В жизни чувств описательная психология находит самый глубокий и живой объект. «Тут мы видим перед собой подлинный центр душевной жизни. Поэзия всех времен находит здесь свои объекты. Интересы человечества постоянно обращены в сторону жизни чувств. Счастье и несчастье человеческого существования находятся в зависимости от нее, поэтому-то психология XVII в., глубокомысленно направившая свое внимание на содержание душевной жизни, и сосредоточилась на учении о чувственных состояниях — ибо это и были ее аффекты» (В. Дильтей, 1924, с. 56).

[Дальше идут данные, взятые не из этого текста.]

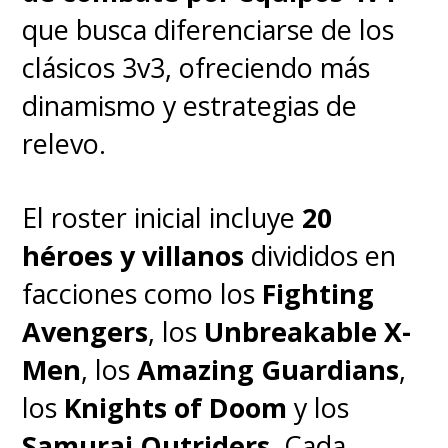
"Estamos en constante
que busca diferenciarse de los
comunicación con el equipo de
clásicos 3v3, ofreciendo más
Spider-Man: Brand New Day
para
dinamismo y estrategias de
asegurarnos de que exista
relevo.
coherencia. No queremos
arruinar la sorpresa, pero
sí
El roster inicial incluye
20
podemos decir que se
héroes y villanos
divididos en
desarrolla en el mismo
facciones como los
Fighting
mundo y eso es importante
",
Avengers
, los
Unbreakable X-
aseguró.
Men
, los
Amazing Guardians
,
los
Knights of Doom
y los
En nuestra reseña d
e
Samurai Outriders
. Cada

В. Дильтей исходит из того, что чувственные состояния настолько же упорно противостоят расчленению, насколько они важны и центральны. Наши чувства по большей части сливаются в общие состояния, в которых отдельные составные части уже неразличимы. Наши чувства, как и побуждения, не могут быть произвольно воспроизведены или доведены до сознания. Возобновлять душевные состояния мы можем только так, что экспериментально вызываем в сознании те условия, при которых соответствующие состояния возникают. «Из этого следует, что наши определения душевных состояний не расчленяют их содержания, а лишь указывают на условия, при которых наступают данные душевные состояния. Такова природа всех определений душевных состояний у Спинозы и Гоббса. Поэтому нам надлежит прежде всего усовершенствовать методы этих мыслителей. Определение, точная номенклатура и классификация составляют первую задачу описательной психологии в этой области. Правда, в изучении выразительных движений и символов представлений для душевных состояний открываются новые вспомогательные средства: в особенности сравнительный метод, вводящий более простые отношения в чувства и побуждения животных и первобытных народов, позволяет выйти из пределов антропологии XVII в. Но даже


УЧЕНИЕ ОБ ЭМОЦИЯХ


применение этих вспомогательных средств не дает прочных точек опоры для объяснительного метода, стремящегося вывести явления данной области из ограниченного числа однозначно определяемых элементов» (там же, с. 57).


Здесь Дильтеи допускает логически никак не оправдываемое смешение трех положений, которые совпадают в практических выводах, но которые с теоретической стороны не только не могут быть объединены, но, напротив, представляют самый яркий образец внутренне противоречивой анекдотической логики. Во-первых, он устанавливает, что фактические попытки объяснения жизни наших чувств находятся между собой в состоянии борьбы, выхода из которой решительно не предвидится. Уже основные вопросы об отношении чувств к побуждениям и воле и об отношении качественных чувственных состояний к сливающимся с ними представлениям не допускают убедительного решения. Таким образом, объяснительная психология чувств оказывается фактически несостоятельной и еще не осуществленной на деле.